How to Control Anxiety and Stress

What is stress?

Stress is a sensation of being under eccentric pressure. This pressure can arrive from various aspects of your day to day life, such as an increased workload, a transitional period, a debate you have with your family or new and existing financial worries. You may discover that it has a cumulative effect, with each stressor building on top of one another.

You may feel threatened or upset during such situations, and your body might produce a stress response. This can generate diverse physical symptoms, change the way you behave, and lead you to experience more intense emotions.

Stress affects us in several ways, both physically and emotionally and in contrasting intensities.

How can I recognize the symptoms of stress?

Everyone experiences stress. However, when it is impacting your life, health and wellbeing, it is necessary to tackle it as soon as possible. While stress impacts everyone differently, there are common signs and signs you can look out for:

  • feelings of continuous worry or anxiety
  • feelings of being overwhelmed
  • problem focusing
  • mood swings or shifts in your mood
  • consuming more or less than usual
  • differences in your sleeping habits
  • using alcohol, tobacco or illicit drugs to calm
  • irritability or having a short temper
  • problem relaxing
  • depression
  • low self-esteem
  • aches and pains, especially muscle tension
  • diarrhoea and constipation
  • feelings of nausea or dizziness

How can we manage stress in healthful ways?

Stress serves an important purpose—it enables us to react quickly to hazards and avoid danger. However, prolonged exposure to stress may lead to mental health problems (for example, anxiety and depression) or raised physical health issues. A large body of research indicates that growing stress levels hinder your capacity to deal with physical illness. While no one can avoid all stress, you can work to endure it in healthy ways that improve your potential to recover.
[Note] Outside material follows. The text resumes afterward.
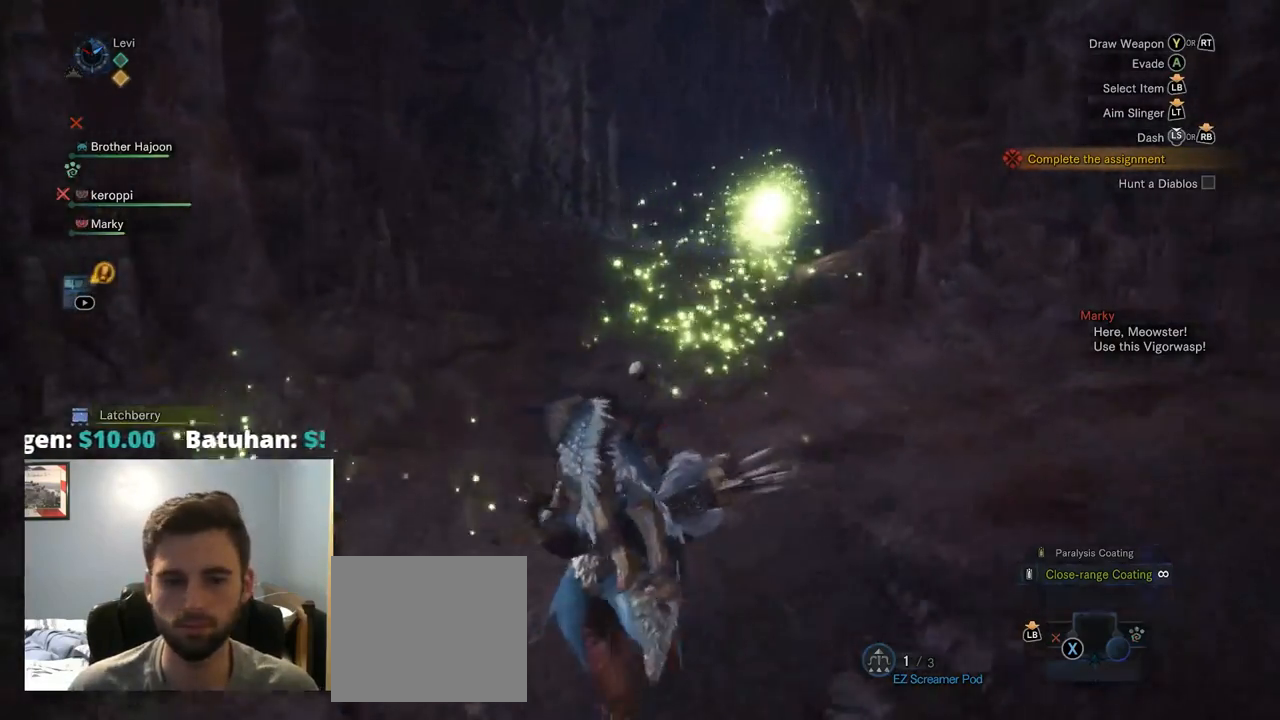
{"buttons": ["R1"], "left_stick": "up", "right_stick": "center", "events": []}
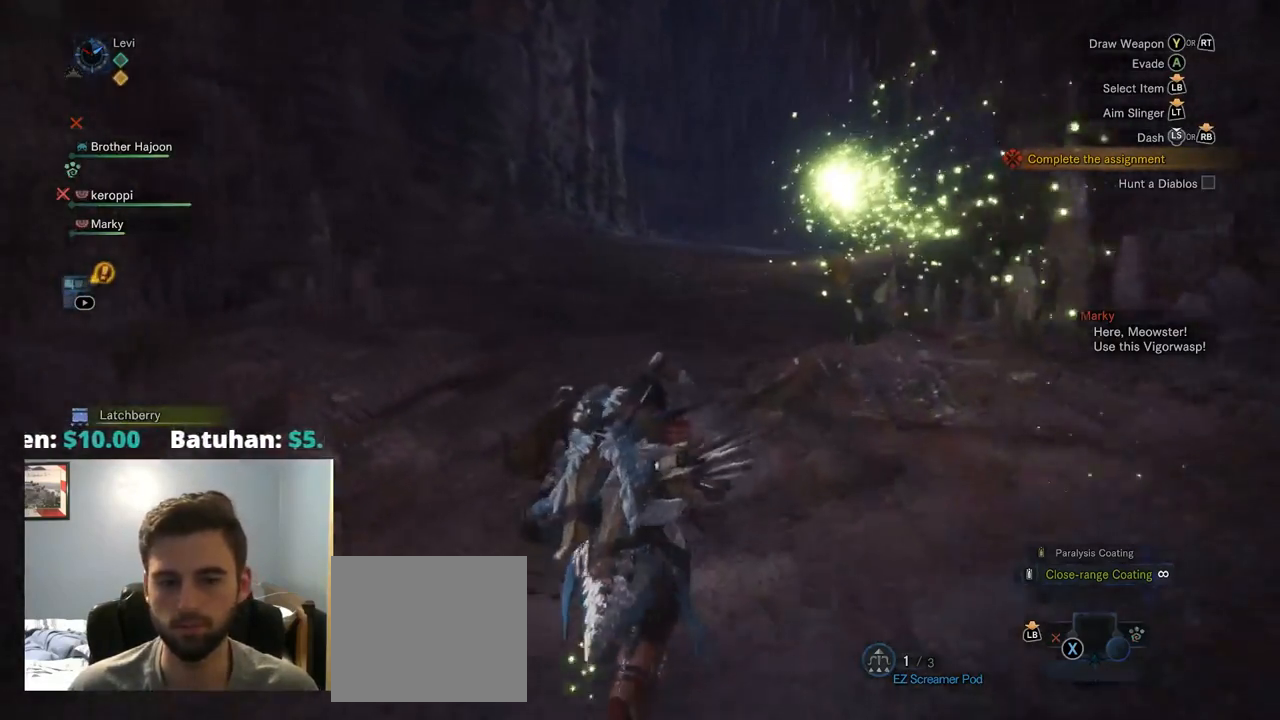
{"buttons": ["R1"], "left_stick": "up", "right_stick": "center", "events": []}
  1. Eat and drink to optimize your health. Some people try to lessen anxiety by drinking alcohol or eating too much. These actions may appear to support at the moment but may add to stress in the long run. Caffeine also can compound the consequences of stress. Having a healthy, balanced diet can help battle stress.
  2. Exercise regularly. In complement to having physical health advantages, exercise has been shown to be a powerful stress reliever. Consider non-competitive aerobic exercise, propping with weights, or movement activities like yoga or Tai Chi, and set appropriate goals for yourself. Exercise discharges endorphins—natural hormones that help you feel better and keep a positive attitude.
  3. Stop consuming tobacco and nicotine products. People who consume nicotine usually refer to it as a stress reliever. However, nicotine actually puts more stress on the body by improving physical arousal and decreasing blood flow and breathing.
  4.  Study and practice relaxation techniques. Taking the time to relax every day allows for managing stress and protecting the body from stress. You can pick from various techniques, such as deep breathing, imagery, advanced muscle relaxation, and mindfulness meditation.
  5. Lessen triggers of stress. If you are like most people, your life may be loaded with too many demands and too little time. For the most part, these needs are the ones we have selected. You can free up time by practising time-management skills like asking for help, specifying priorities, pacing yourself, and dedicating time to self-care.
  6. Have some ‘me time.‘ Set aside a few nights a week for some quality “me time” away from work. You can take time to relax and maintain a balance between obligations to others and yourself, lowering stress levels.
  7.  Be aware. Mindfulness is a mind-body practice in life that allows us to relate differently to experiences. It concerns paying attention to our thoughts and feelings to improve our capacity to handle difficult problems and make smart choices.
  8. Try to practice mindfulness regularly. Mindfulness meditation can be practised anywhere at any time. Research has suggested that it can decrease the consequences of stress, anxiety and related problems such as insomnia, poor concentration and low moods in some people.
  9.  Connect with people. A good support network of coworkers, friends and family can reduce your work problems and help you see things differently. The actions we do with friends help us rest. We usually have a good laugh with them, which is an amazing stress reliever. Talking things through with a friend will also help you find answers to your problems.
  10. Challenge yourself. Setting yourself goals and challenges, whether at work or outside, such as learning a new language or a new sport, enables you to build confidence. This will allow you to deal with stress. It arms you with knowledge and drives you to want to do things rather than be passive, such as watching TV all the time. It’s okay—and healthy—to understand that you cannot be 100% successful at everything all at once. Be aware of the things you can control and work on accepting the things that you can’t control.
  11. Work smarter, not harder. Working smarter means prioritizing your work and focusing on the tasks that make a real difference. Leave the least necessary tasks to last. Acknowledge that your in-tray will always be full. Don’t desire it to be empty at the end of the day.

A Word From Verywell 

Discovering the best stress relief techniques may take some experimenting. Some methods may take practice too.But it’s necessary to keep looking for the tools that will allow you to handle life’s unavoidable ups and downs healthily. Keeping stress at a manageable level is essential for your overall well-being.